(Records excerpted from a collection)
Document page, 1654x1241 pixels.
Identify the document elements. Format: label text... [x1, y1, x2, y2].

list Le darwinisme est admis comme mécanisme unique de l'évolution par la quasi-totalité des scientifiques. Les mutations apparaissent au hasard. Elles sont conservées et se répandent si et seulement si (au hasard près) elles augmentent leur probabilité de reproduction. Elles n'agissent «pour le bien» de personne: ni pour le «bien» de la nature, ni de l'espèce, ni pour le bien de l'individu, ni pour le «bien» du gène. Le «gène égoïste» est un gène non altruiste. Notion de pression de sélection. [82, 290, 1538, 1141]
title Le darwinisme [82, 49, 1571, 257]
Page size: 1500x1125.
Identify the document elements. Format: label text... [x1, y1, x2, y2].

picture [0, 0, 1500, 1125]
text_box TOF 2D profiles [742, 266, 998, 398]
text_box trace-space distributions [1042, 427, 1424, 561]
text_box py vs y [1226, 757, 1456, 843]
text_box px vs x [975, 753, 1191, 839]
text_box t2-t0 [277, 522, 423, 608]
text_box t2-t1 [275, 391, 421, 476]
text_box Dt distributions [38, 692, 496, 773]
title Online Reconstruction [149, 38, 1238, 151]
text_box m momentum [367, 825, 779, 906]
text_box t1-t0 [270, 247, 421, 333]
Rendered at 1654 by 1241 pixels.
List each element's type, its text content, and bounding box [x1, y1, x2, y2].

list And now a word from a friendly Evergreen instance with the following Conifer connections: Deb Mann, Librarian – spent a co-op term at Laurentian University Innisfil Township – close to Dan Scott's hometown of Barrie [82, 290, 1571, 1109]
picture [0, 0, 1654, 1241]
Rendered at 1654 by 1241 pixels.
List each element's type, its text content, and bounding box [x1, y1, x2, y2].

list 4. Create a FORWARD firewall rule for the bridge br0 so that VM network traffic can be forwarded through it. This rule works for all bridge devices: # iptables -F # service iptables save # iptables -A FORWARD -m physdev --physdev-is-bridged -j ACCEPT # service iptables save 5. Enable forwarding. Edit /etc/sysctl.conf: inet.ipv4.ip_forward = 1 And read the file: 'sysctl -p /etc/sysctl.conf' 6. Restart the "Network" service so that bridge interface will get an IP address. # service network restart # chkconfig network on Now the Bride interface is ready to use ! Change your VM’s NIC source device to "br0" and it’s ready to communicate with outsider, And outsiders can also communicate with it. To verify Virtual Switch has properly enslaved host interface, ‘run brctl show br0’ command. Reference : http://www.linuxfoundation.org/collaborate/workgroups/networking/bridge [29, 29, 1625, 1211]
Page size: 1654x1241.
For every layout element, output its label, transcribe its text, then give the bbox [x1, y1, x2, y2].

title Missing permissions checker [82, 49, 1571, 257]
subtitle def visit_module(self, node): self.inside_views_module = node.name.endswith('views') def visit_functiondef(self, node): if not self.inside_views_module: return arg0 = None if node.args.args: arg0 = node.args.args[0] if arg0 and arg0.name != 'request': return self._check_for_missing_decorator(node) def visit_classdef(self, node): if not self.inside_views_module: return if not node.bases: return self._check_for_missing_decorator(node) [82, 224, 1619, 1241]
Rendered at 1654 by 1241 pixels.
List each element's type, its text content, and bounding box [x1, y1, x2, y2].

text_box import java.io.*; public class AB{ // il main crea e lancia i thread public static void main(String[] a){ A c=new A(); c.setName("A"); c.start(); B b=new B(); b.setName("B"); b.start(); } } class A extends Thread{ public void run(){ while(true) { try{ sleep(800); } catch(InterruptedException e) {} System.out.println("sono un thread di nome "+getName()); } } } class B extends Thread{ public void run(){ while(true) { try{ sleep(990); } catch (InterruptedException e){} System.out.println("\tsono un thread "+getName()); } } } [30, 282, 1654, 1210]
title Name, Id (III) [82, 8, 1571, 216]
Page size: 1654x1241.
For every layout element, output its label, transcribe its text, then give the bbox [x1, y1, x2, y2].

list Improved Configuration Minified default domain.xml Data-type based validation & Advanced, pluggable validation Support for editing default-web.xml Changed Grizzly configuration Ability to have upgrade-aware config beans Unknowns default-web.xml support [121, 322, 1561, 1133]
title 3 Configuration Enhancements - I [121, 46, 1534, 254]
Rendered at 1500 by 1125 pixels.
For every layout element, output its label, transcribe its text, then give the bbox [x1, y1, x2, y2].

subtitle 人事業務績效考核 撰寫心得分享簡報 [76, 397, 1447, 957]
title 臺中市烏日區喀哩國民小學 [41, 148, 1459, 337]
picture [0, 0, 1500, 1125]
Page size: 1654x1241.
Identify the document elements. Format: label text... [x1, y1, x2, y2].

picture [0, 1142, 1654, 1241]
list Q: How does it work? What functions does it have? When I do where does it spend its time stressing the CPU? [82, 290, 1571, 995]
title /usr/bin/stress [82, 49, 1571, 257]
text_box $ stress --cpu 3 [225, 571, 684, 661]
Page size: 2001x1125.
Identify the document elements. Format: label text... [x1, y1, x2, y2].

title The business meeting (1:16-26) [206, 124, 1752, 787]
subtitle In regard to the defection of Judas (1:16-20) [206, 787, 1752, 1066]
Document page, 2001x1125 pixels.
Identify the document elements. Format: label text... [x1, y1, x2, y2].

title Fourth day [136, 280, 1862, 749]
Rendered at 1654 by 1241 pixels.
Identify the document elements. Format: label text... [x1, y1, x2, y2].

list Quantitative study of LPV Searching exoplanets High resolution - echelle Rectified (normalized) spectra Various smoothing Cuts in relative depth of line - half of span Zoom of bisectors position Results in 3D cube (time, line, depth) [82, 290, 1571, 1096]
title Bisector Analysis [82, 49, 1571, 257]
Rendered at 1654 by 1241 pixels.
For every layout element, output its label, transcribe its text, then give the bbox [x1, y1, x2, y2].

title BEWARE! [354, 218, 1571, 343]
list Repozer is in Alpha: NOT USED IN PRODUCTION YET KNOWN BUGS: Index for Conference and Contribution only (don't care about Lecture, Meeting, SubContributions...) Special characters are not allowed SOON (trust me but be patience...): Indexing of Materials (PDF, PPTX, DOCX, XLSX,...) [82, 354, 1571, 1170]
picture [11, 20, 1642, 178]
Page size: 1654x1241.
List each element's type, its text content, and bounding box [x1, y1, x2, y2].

*EXERCISE TASK*.
Edit the data from the line containing "Page size: 2001x1125." through the end, replacing "Identify" with "Detect" and leaving everything else unchanged. Return only those lines.

*THE RESPONSE*.
Page size: 2001x1125.
Detect the document elements. Format: label text... [x1, y1, x2, y2].

title The business meeting (1:16-26) [206, 124, 1752, 787]
subtitle In regard to the defection of Judas (1:16-20) [206, 787, 1752, 1066]
Document page, 2001x1125 pixels.
Detect the document elements. Format: label text... [x1, y1, x2, y2].

title Fourth day [136, 280, 1862, 749]
Rendered at 1654 by 1241 pixels.
Detect the document elements. Format: label text... [x1, y1, x2, y2].

list Quantitative study of LPV Searching exoplanets High resolution - echelle Rectified (normalized) spectra Various smoothing Cuts in relative depth of line - half of span Zoom of bisectors position Results in 3D cube (time, line, depth) [82, 290, 1571, 1096]
title Bisector Analysis [82, 49, 1571, 257]
Rendered at 1654 by 1241 pixels.
For every layout element, output its label, transcribe its text, then give the bbox [x1, y1, x2, y2].

title BEWARE! [354, 218, 1571, 343]
list Repozer is in Alpha: NOT USED IN PRODUCTION YET KNOWN BUGS: Index for Conference and Contribution only (don't care about Lecture, Meeting, SubContributions...) Special characters are not allowed SOON (trust me but be patience...): Indexing of Materials (PDF, PPTX, DOCX, XLSX,...) [82, 354, 1571, 1170]
picture [11, 20, 1642, 178]
Page size: 1654x1241.
List each element's type, its text content, and bounding box [x1, y1, x2, y2].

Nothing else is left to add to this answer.